Exercise brief:
Going through the data below, copy out each line where the word "space" shows up.

Information supplied:
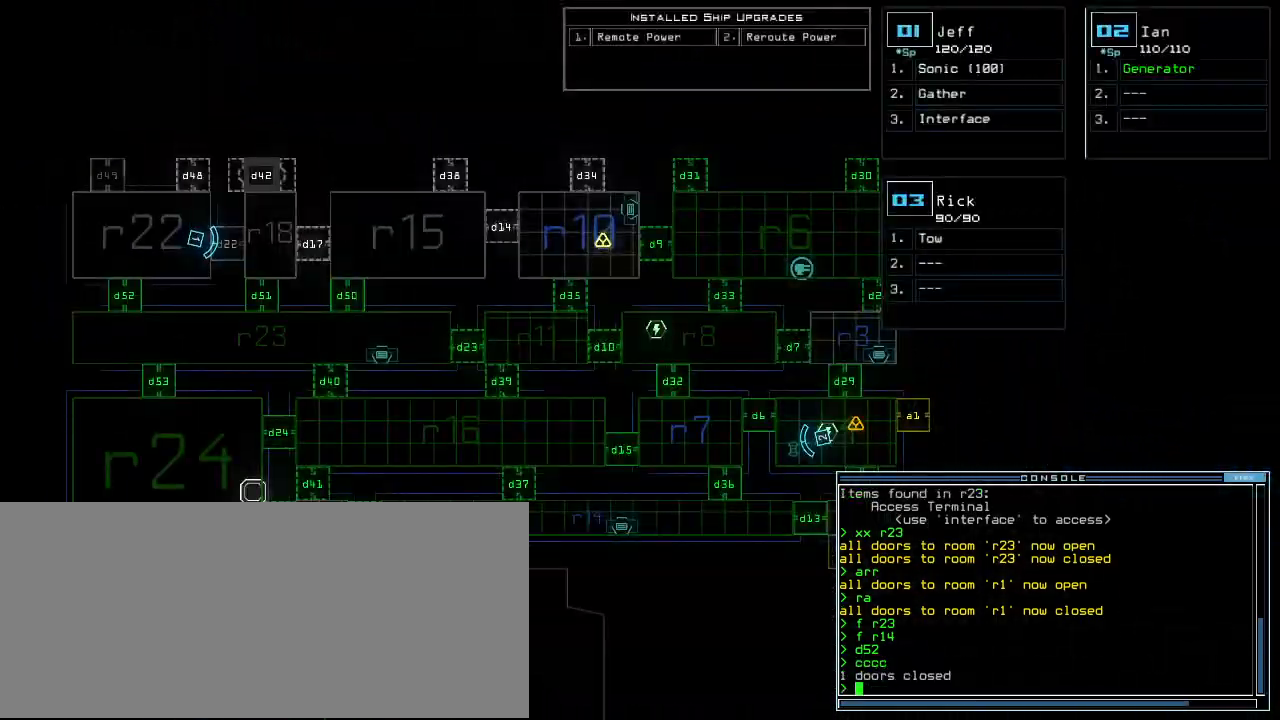
{"keys": [], "events": []}
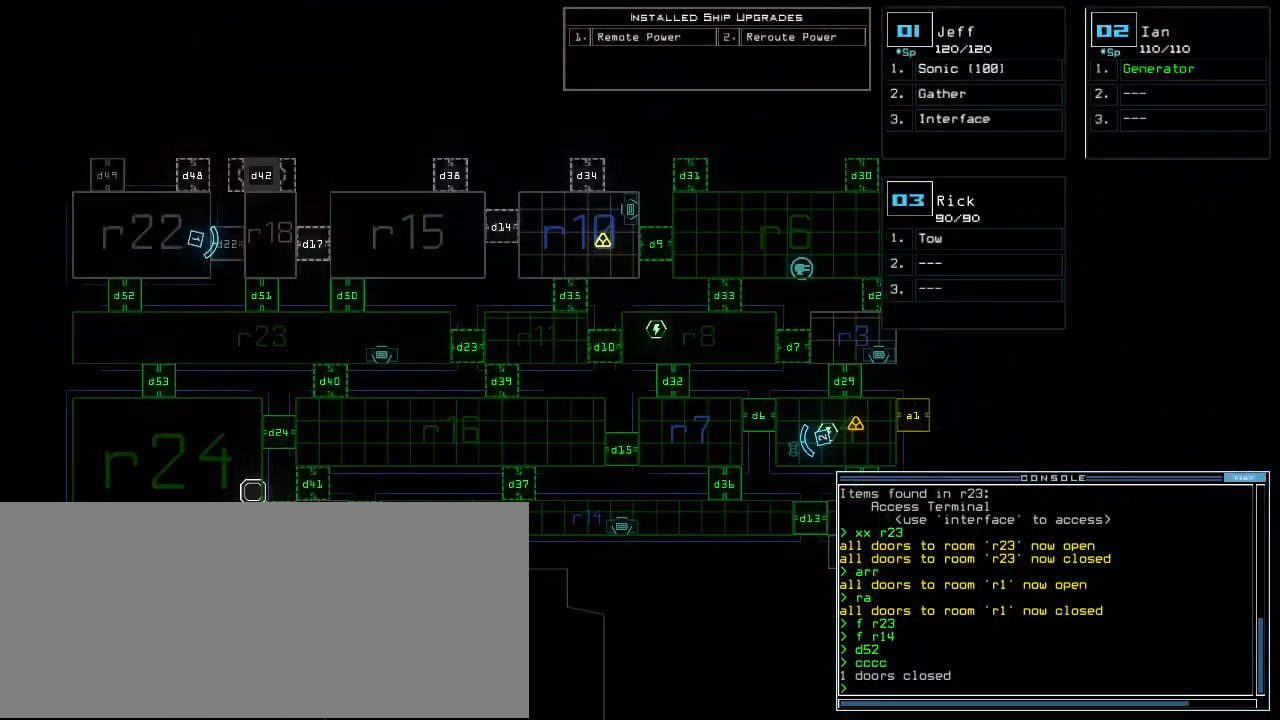
{"keys": ["space"], "events": [[271, "r", "down"], [292, "e", "down"], [292, "r", "up"], [333, "r", "down"], [375, "e", "up"], [396, "r", "up"], [458, "space", "down"]]}
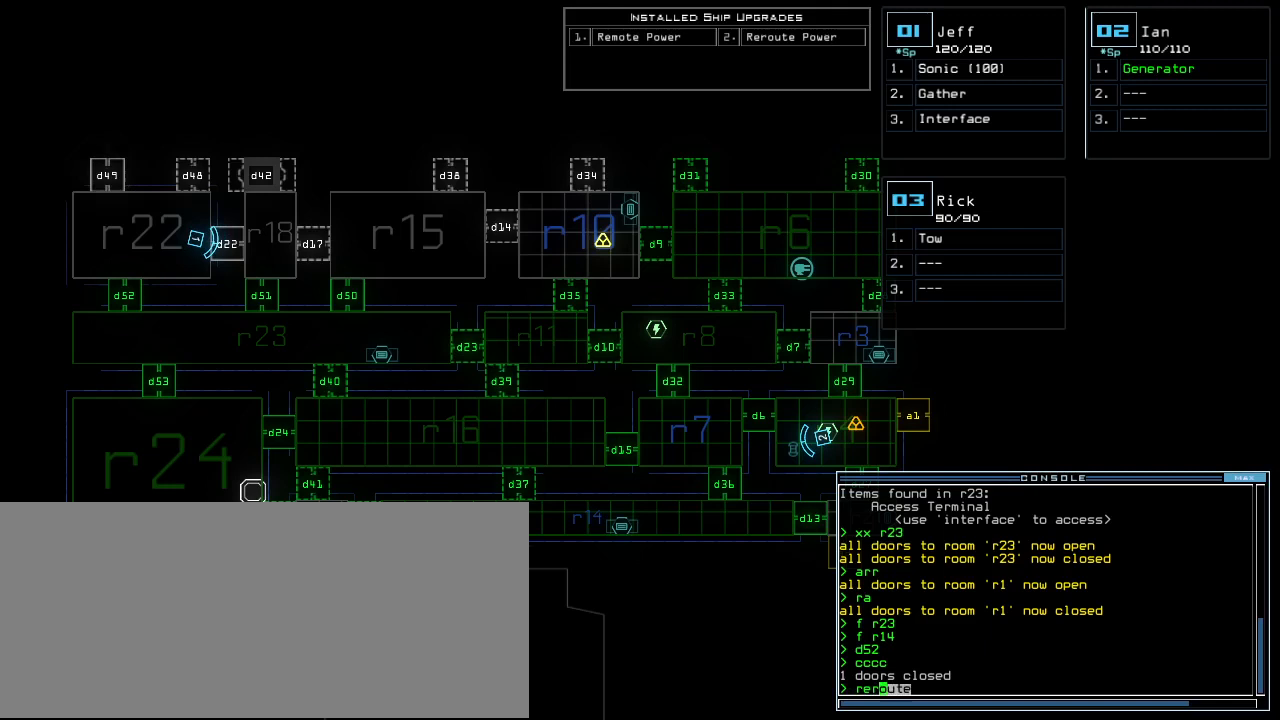
{"keys": [], "events": [[42, "space", "up"], [104, "r", "down"], [208, "r", "up"], [250, "8", "down"], [312, "space", "down"], [333, "8", "up"], [396, "space", "up"]]}
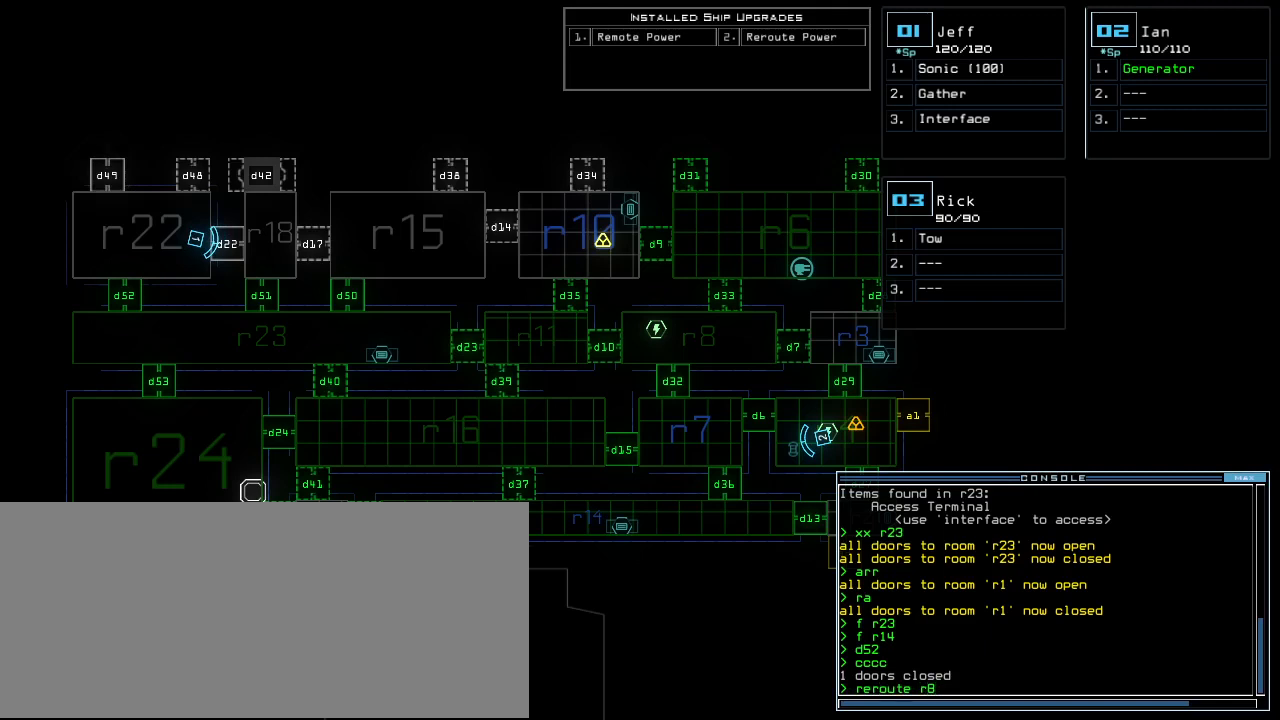
{"keys": ["r"], "events": [[458, "r", "down"]]}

Task output:
{"keys": ["space"], "events": [[271, "r", "down"], [292, "e", "down"], [292, "r", "up"], [333, "r", "down"], [375, "e", "up"], [396, "r", "up"], [458, "space", "down"]]}
{"keys": [], "events": [[42, "space", "up"], [104, "r", "down"], [208, "r", "up"], [250, "8", "down"], [312, "space", "down"], [333, "8", "up"], [396, "space", "up"]]}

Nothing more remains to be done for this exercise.